Perhaps this flouting of consistency is nothing of the sort to fans steeped in the arcana of Rowling's fictional world. What's not so easily explained away is the odd stiltedness of the relations between Harry and his two best pals. This has seemed to me an encumbrance on the series from the start, and it's exposed more than ever here by the outbreak of "feelings" inside the triangle. Grint has not looked a fair match for Watson, but he does his gingery best. When Ron drops out of the story for a while, leaving Radcliffe to take up the role of romantic protector, it's altogether less convincing. Even at this stage, Radcliffe looks an uncertain screen presence; emotional nuance doesn't trouble his face, and his voice remains a very blunt instrument.

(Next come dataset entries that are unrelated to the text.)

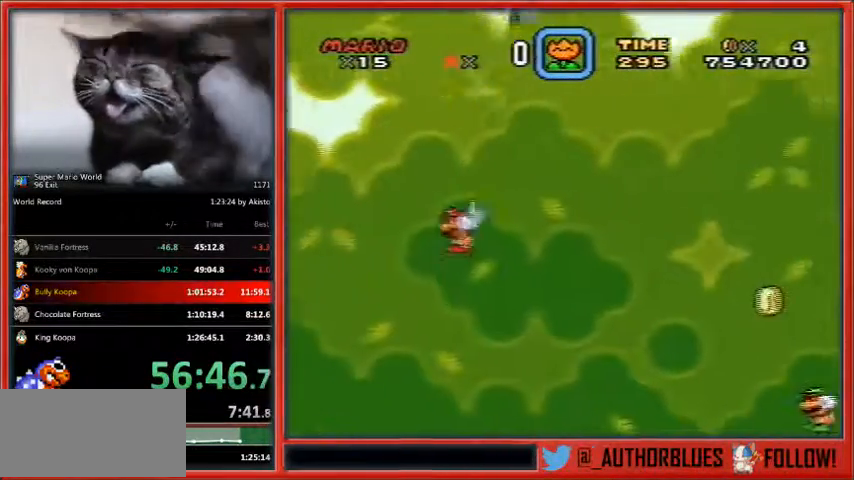
Gameplay with a controller (Nintendo layout); each line is a JSON object with the inputs held at the frame after it. "events" lists button and stick changes between this image and that frame as [ms after this image, input, new state], when the widget could be followed in between. Not read: L1 L3 R3.
{"buttons": ["Y", "DPAD_RIGHT"], "events": [[267, "B", "up"]]}
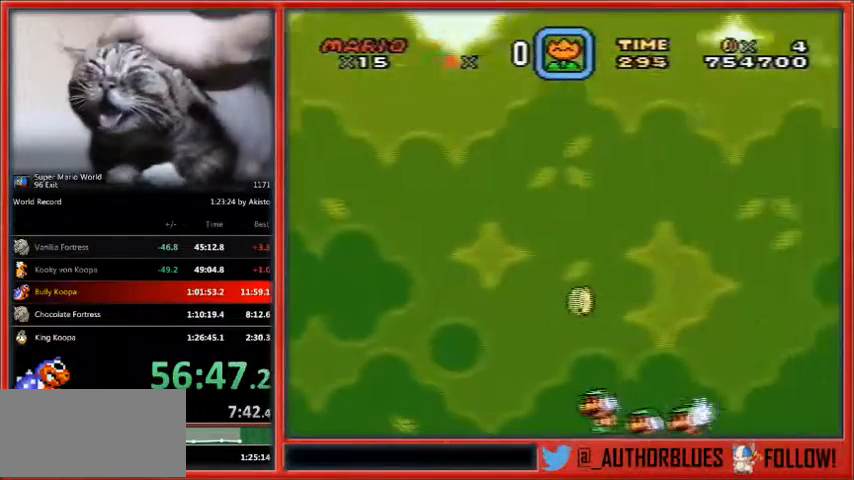
{"buttons": ["Y"], "events": [[133, "DPAD_RIGHT", "up"], [167, "DPAD_LEFT", "down"], [500, "DPAD_LEFT", "up"]]}
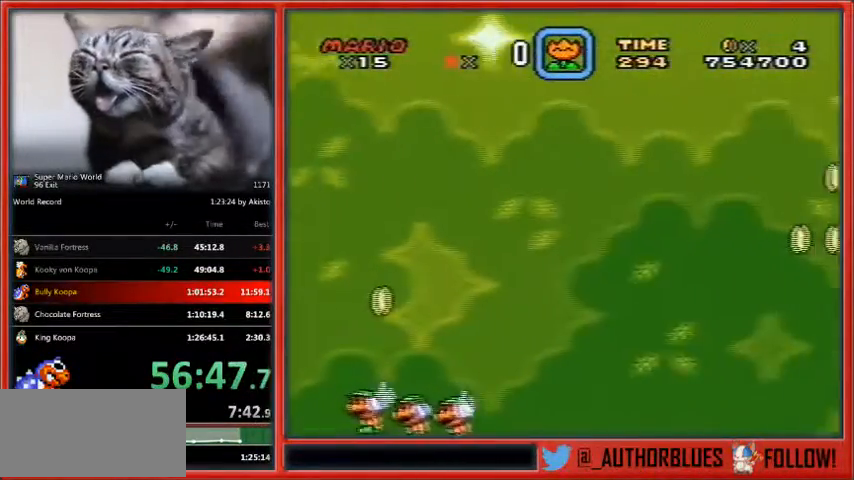
{"buttons": ["Y"], "events": [[33, "DPAD_LEFT", "down"], [67, "DPAD_LEFT", "up"]]}
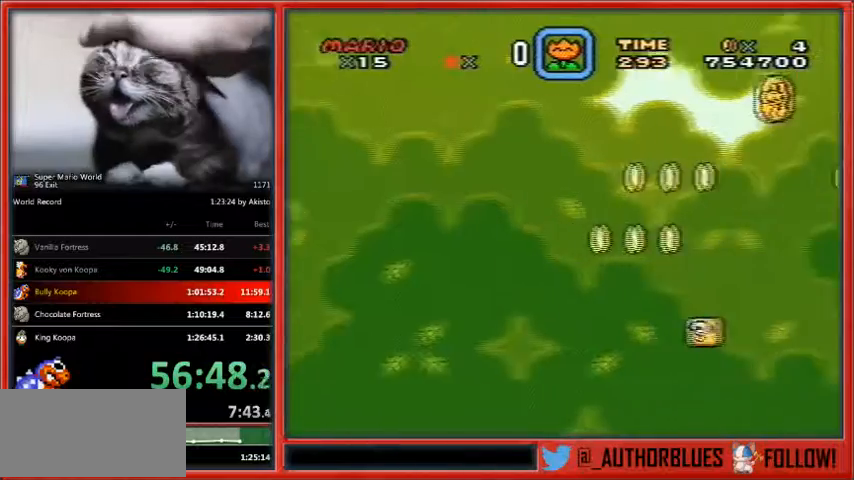
{"buttons": ["Y", "DPAD_LEFT"], "events": [[267, "DPAD_LEFT", "down"]]}
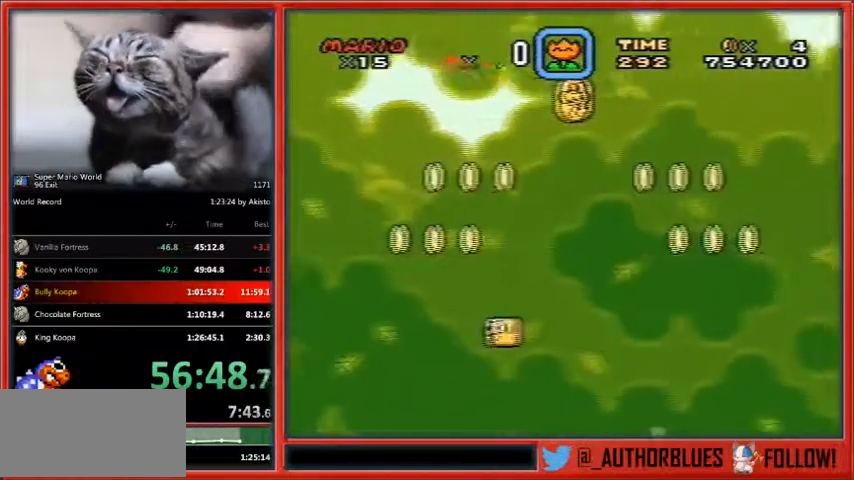
{"buttons": ["Y"], "events": [[67, "DPAD_LEFT", "up"]]}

The comparison one tends to reach for when Potter comes up is the Lord of the Rings trilogy. That too was ambitiously scaled, lavishly mounted and wildly overcrowded, yet you didn't need to have read a word of Tolkien to be gripped by it. Potter is a closed system, for aficionados only. Admittedly, there are about 100 million of them, and nothing in the world – least of all a bad review – is going to stop them packing out cinemas from here till Christmas, and beyond. But it's impossible to view this film as a seasonal treat: it is too gloom-ridden, too gothic, too goddamned humourless to rate anywhere on a scale marked "fun". True believers will howl at the thought, but this Potterthon is a bit of an ordeal.